From the line containing "537 292 20.89" down to the line containing "1004 236 35.97" in the records below, reproduce every line exactly, ends included, and omit all others.

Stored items

◆ ◆ ◆ ◆ ◆ ◆ ◆

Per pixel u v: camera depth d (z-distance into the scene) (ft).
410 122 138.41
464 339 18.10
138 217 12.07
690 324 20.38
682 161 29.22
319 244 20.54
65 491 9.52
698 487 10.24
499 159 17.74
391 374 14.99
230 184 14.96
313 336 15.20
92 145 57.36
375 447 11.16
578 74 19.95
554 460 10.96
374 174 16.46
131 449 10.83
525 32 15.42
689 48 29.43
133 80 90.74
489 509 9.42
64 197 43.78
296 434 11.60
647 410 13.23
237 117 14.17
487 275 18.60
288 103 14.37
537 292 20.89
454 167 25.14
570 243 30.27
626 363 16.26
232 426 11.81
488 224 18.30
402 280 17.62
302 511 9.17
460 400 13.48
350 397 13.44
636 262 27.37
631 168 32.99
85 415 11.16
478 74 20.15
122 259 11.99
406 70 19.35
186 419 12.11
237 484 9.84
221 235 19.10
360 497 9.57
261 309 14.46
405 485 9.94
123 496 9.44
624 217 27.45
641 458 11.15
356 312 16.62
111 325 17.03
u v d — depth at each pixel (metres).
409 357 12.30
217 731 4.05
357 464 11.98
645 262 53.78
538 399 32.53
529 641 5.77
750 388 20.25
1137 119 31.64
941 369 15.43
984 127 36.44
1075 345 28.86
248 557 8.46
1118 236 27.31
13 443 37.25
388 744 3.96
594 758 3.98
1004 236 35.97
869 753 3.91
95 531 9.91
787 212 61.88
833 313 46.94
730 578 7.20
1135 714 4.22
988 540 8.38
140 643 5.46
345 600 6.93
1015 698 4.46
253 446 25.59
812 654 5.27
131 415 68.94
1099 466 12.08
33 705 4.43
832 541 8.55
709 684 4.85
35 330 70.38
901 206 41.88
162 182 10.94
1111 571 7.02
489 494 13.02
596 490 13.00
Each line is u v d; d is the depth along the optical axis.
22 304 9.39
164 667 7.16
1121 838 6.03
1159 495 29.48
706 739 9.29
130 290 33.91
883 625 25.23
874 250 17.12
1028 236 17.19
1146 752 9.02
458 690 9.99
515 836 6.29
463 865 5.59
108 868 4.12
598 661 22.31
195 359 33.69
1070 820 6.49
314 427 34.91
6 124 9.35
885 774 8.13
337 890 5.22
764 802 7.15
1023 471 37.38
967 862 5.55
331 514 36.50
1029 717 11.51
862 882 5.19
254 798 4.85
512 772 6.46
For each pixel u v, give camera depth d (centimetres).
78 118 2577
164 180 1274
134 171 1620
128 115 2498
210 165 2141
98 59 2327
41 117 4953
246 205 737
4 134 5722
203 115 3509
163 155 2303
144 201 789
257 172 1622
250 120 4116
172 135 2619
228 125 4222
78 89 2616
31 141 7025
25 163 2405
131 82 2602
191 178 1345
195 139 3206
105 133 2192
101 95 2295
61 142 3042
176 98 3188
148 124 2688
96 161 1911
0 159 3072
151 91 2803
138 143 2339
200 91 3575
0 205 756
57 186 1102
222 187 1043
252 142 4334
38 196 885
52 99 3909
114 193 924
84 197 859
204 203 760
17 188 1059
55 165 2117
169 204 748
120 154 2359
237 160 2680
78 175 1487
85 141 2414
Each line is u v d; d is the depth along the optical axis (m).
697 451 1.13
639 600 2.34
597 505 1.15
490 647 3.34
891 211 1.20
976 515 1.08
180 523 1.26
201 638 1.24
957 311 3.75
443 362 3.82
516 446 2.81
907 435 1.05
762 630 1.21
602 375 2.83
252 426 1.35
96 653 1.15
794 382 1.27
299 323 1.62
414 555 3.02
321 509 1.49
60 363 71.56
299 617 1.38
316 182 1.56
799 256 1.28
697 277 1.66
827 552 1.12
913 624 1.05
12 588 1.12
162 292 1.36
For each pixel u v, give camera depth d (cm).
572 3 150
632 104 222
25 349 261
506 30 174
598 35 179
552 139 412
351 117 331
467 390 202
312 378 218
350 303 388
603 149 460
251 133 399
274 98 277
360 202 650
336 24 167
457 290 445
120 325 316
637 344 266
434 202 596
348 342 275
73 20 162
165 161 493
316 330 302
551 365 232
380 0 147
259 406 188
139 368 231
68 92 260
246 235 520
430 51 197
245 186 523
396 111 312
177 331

◆ ◆ ◆ ◆ ◆ ◆ ◆

[Answer]
537 292 20.89
454 167 25.14
570 243 30.27
626 363 16.26
232 426 11.81
488 224 18.30
402 280 17.62
302 511 9.17
460 400 13.48
350 397 13.44
636 262 27.37
631 168 32.99
85 415 11.16
478 74 20.15
122 259 11.99
406 70 19.35
186 419 12.11
237 484 9.84
221 235 19.10
360 497 9.57
261 309 14.46
405 485 9.94
123 496 9.44
624 217 27.45
641 458 11.15
356 312 16.62
111 325 17.03
u v d — depth at each pixel (metres).
409 357 12.30
217 731 4.05
357 464 11.98
645 262 53.78
538 399 32.53
529 641 5.77
750 388 20.25
1137 119 31.64
941 369 15.43
984 127 36.44
1075 345 28.86
248 557 8.46
1118 236 27.31
13 443 37.25
388 744 3.96
594 758 3.98
1004 236 35.97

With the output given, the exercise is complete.